Publication year - 2020
Publication title -
cancer medicine
Language(s) - English
Resource type - Journals
SCImago Journal Rank - 1.403
H-Index - 53
ISSN - 2045-7634
DOI - 10.1002/cam4.2891
Subject(s) - medicine , outreach , young adult , demographics , clinical trial , cancer , demography , population , gerontology , oncology , environmental health , sociology , political science , law
Background Few adolescents and young adults (AYAs, 15‐39 years old) enroll onto cancer clinical trials, which hinders research otherwise having the potential to improve outcomes in this unique population. Prior studies have reported that AYAs are more likely to receive cancer care in community settings. The National Cancer Institute (NCI) has led efforts to increase trial enrollment through its network of NCI‐designated cancer centers (NCICC) combined with community outreach through its Community Clinical Oncology Program (CCOP; replaced by the NCI Community Oncology Research Program in 2014).

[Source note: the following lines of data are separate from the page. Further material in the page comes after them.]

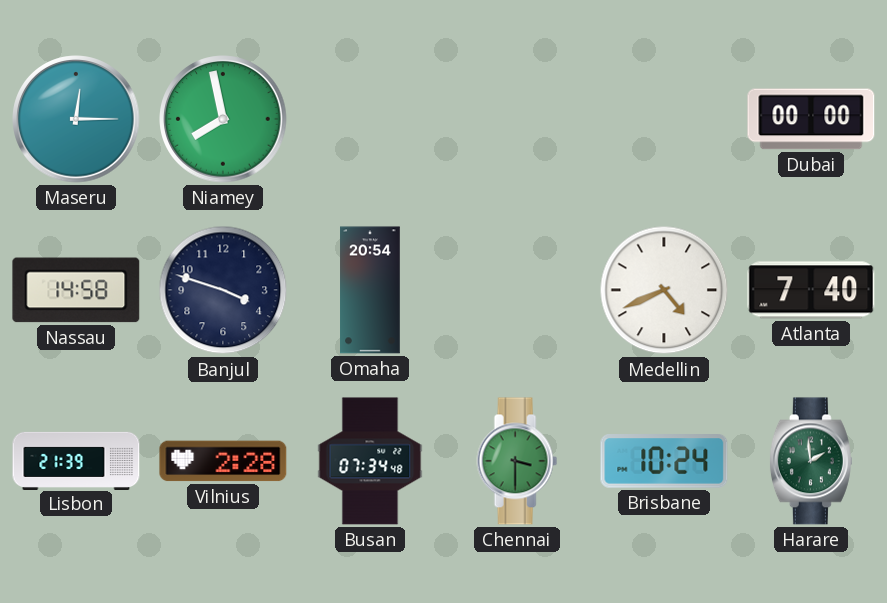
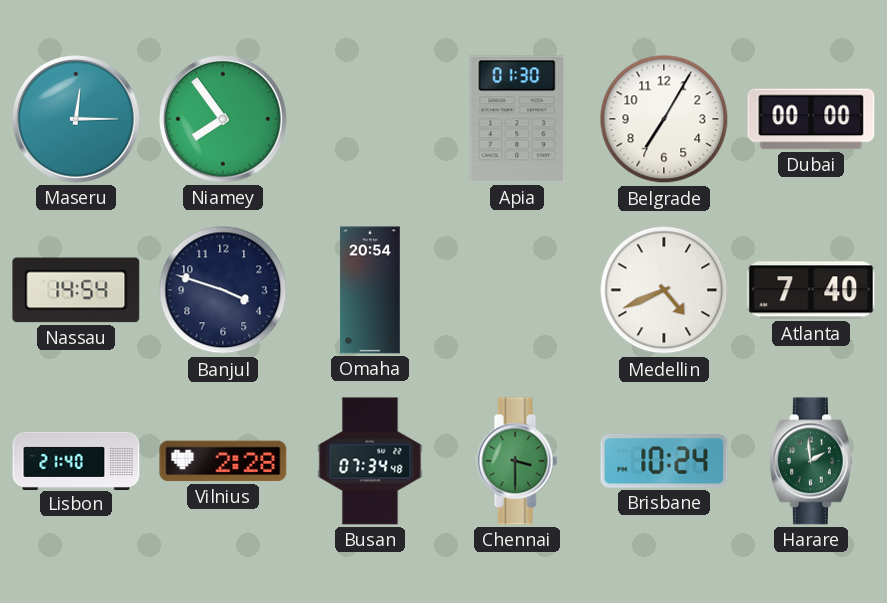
Niamey: 7:58 -> 7:54
Apia: none -> 01:30
Belgrade: none -> 7:05
Nassau: 14:58 -> 14:54
Lisbon: 21:39 -> 21:40
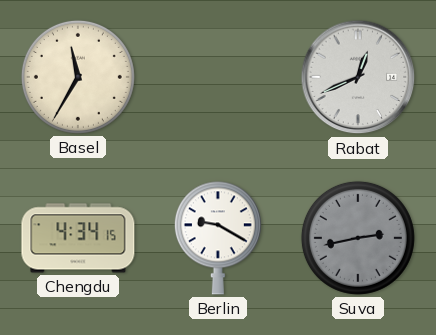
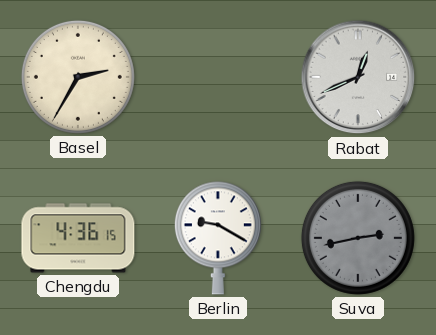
Basel: 11:35 -> 2:35
Chengdu: 4:34 -> 4:36
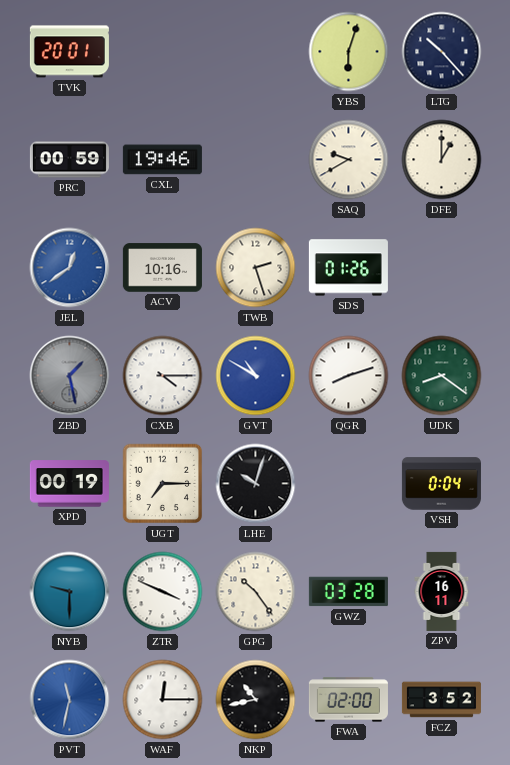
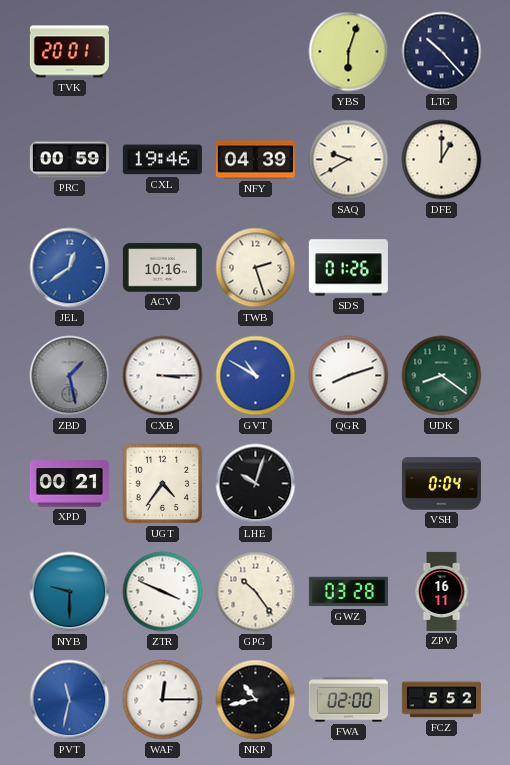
NFY: none -> 04:39
CXB: 4:15 -> 3:15
XPD: 00:19 -> 00:21
UGT: 7:15 -> 4:36
FCZ: 3:52 -> 5:52
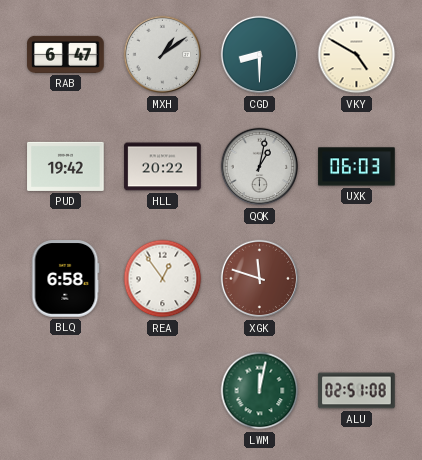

Methods Using AYA proportional enrollment (the proportion of total enrollments who were AYAs) as the primary outcome, we examined enrollment of AYAs onto SWOG therapeutic trials at NCICC, CCOP, and non‐NCICC/non‐CCOP sites from 2004 to 2013 by type of site, study period (2004‐08 vs 2009‐13), and patient demographics. Results Overall, AYA proportional enrollment was 10.1%. AYA proportional enrollment decreased between 2004‐2008 and 2009‐2013 (13.1% vs 8.5%, P < .001), and was higher at NCICCs than at CCOPs and non‐NCICC/non‐CCOPs (14.1% vs 8.3% and 9.2%, respectively; P < .001). AYA proportional enrollment declined significantly at all three site types. Proportional enrollment of AYAs who were Black or Hispanic was significantly higher at NCICCs compared with CCOPs or non‐NCICC/non‐CCOPs (11.5% vs 8.8, P = .048 and 11.5% vs 8.6%, P = .03, respectively). Conclusion Not only did community sites enroll a lower proportion of AYAs onto cancer clinical trials, but AYA enrollment decreased in all study settings. Initiatives aimed at increasing AYA enrollment, particularly in the community setting with attention to minority status, are needed.